West Africa's main regional bloc ECOWAS has agreed a "D-day" for a possible military intervention should diplomatic efforts to reverse a coup there fail, a senior official said.
The date of the intervention was not disclosed but the ECOWAS force is ready to intervene "anytime the order is given", the official said on Friday following talks on the coup that ousted Mohamed Bazoum as president.
"We are ready to go anytime the order is given.
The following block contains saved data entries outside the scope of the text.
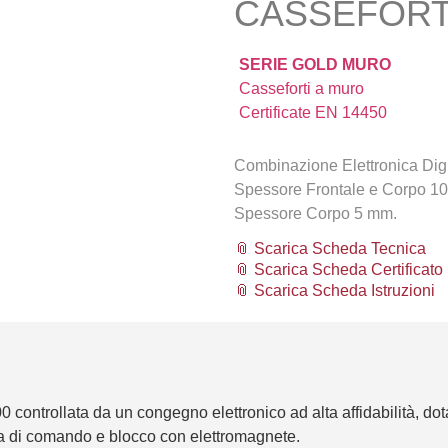
CASSEFORTI
SERIE GOLD MURO
Casseforti a muro
Certificate EN 14450
Combinazione Elettronica Digi
Spessore Frontale e Corpo 1
Spessore Corpo 5 mm.
📎 Scarica Scheda Tecnica
📎 Scarica Scheda Certificato
📎 Scarica Scheda Istruzioni
0 controllata da un congegno elettronico ad alta affidabilità, dot
 di comando e blocco con elettromagnete.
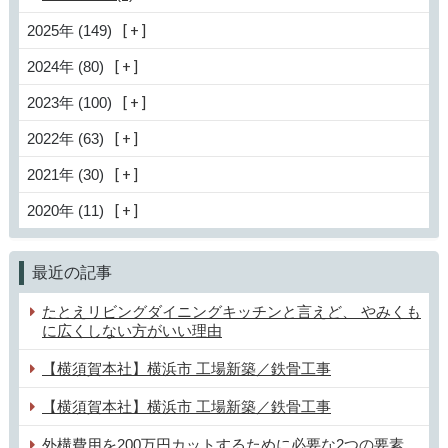
2025年 (149)
2024年 (80)
2023年 (100)
2022年 (63)
2021年 (30)
2020年 (11)
最近の記事
たとえリビングダイニングキッチンと言えど、 やみくも
に広くしない方がいい理由
【横須賀本社】横浜市 工場新築／鉄骨工事
【横須賀本社】横浜市 工場新築／鉄骨工事
外構費用を200万円カットするために必要な2つの要素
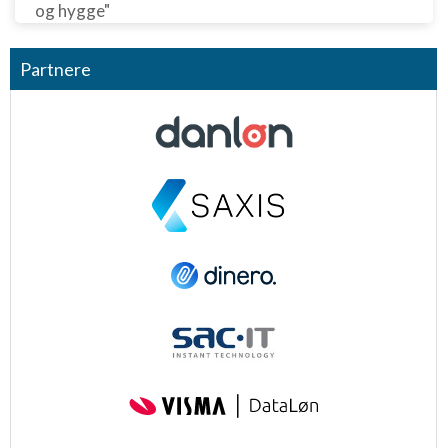
og hygge"
Partnere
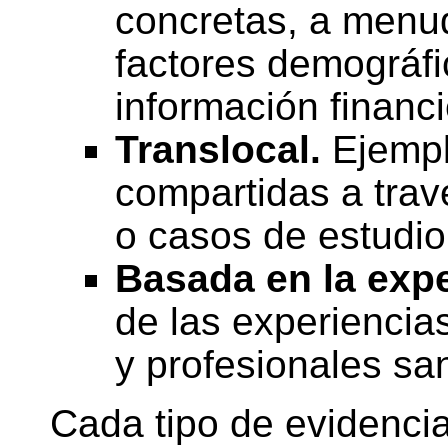
concretas, a menu
factores demográfi
información financi
Translocal.
Ejempl
compartidas a trav
o casos de estudio
Basada en la expe
de las experiencia
y profesionales san
Cada tipo de evidencia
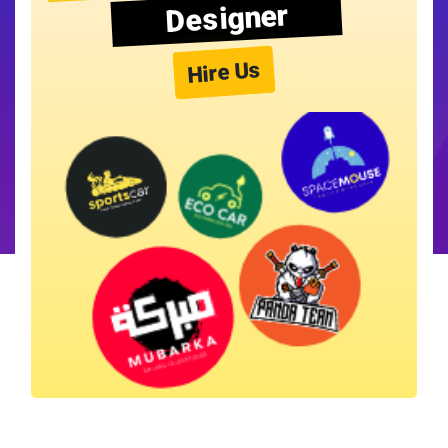
Designer
Hire Us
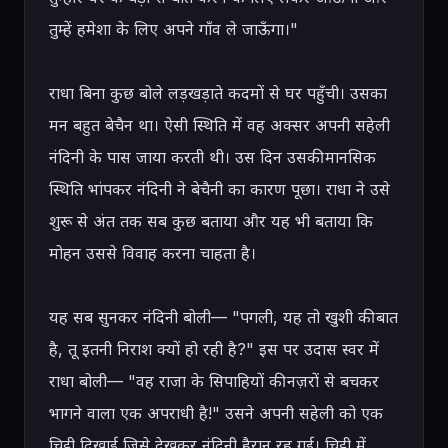
तुम्हें हमेशा के लिए अपने गाँव ले जाऊँगा।"

राधा बिना कुछ बोले लड़खड़ाते कदमों से घर पहुँची। उसका 
मन बहुत बेचैन था। ऐसी स्थिति में वह अक्सर अपनी सहेली 
नंदिनी के पास जाया करती थी। उस दिन उसकी मानसिक 
स्थिति भांपकर नंदिनी ने बेचैनी का कारण पूछा। राधा ने उसे 
शुरू से अंत तक सब कुछ बताया और यह भी बताया कि 
मोहन उससे विवाह करना चाहता है।

यह सब सुनकर नंदिनी बोली— "पगली, यह तो खुशी की बात 
है, तू इतनी निराश क्यों हो रही है?" इस पर उदास स्वर में 
राधा बोली— "वह राजा के सिपाहियों की नज़रों से बचकर 
भागने वाला एक अपराधी है!" उसने अपनी सहेली को एक 
चिट्ठी दिखाई जिसे देखकर नंदिनी हैरान रह गई। चिट्ठी में 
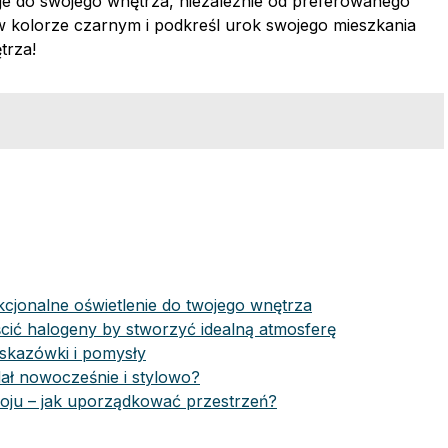
je do swojego wnętrza, niezależnie od preferowanego
 w kolorze czarnym i podkreśl urok swojego mieszkania
trza!
kcjonalne oświetlenie do twojego wnętrza
ścić halogeny by stworzyć idealną atmosferę
wskazówki i pomysły
ał nowocześnie i stylowo?
ju – jak uporządkować przestrzeń?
The D-Day is also decided," ECOWAS Commissioner for Political Affairs, Peace and Security Abdel-Fatau Musah said.
The decision was made during a two-day meeting of West African military chiefs held in Ghana's capital, Accra.
Last resort
ECOWAS previously said such action would be a last resort.
"As we speak we are still readying (a) mediation mission into the country, so we have not shut any door... (but) we are not going to engage in endless dialogue."
There was no immediate response from the junta.
Military officers deposed Nigerien President Mohamed Bazoum on July 26 and have defied calls from the United Nations, ECOWAS and others to reinstate him, prompting the bloc to order a standby force to be assembled.
Fine-tuned
"We've already agreed and fine-tuned what will be required for the intervention," Musah said, declining to share how many troops would be deployed and other strategic details.
Most of its 15 member states are prepared to contribute to the joint force excepting those also under military rule - Mali, Burkina Faso and Guinea - and Cape Verde, according to the bloc.
ECOWAS has taken a harder stance on the Niger coup, the wider region's seventh in three years, than it did on previous ones.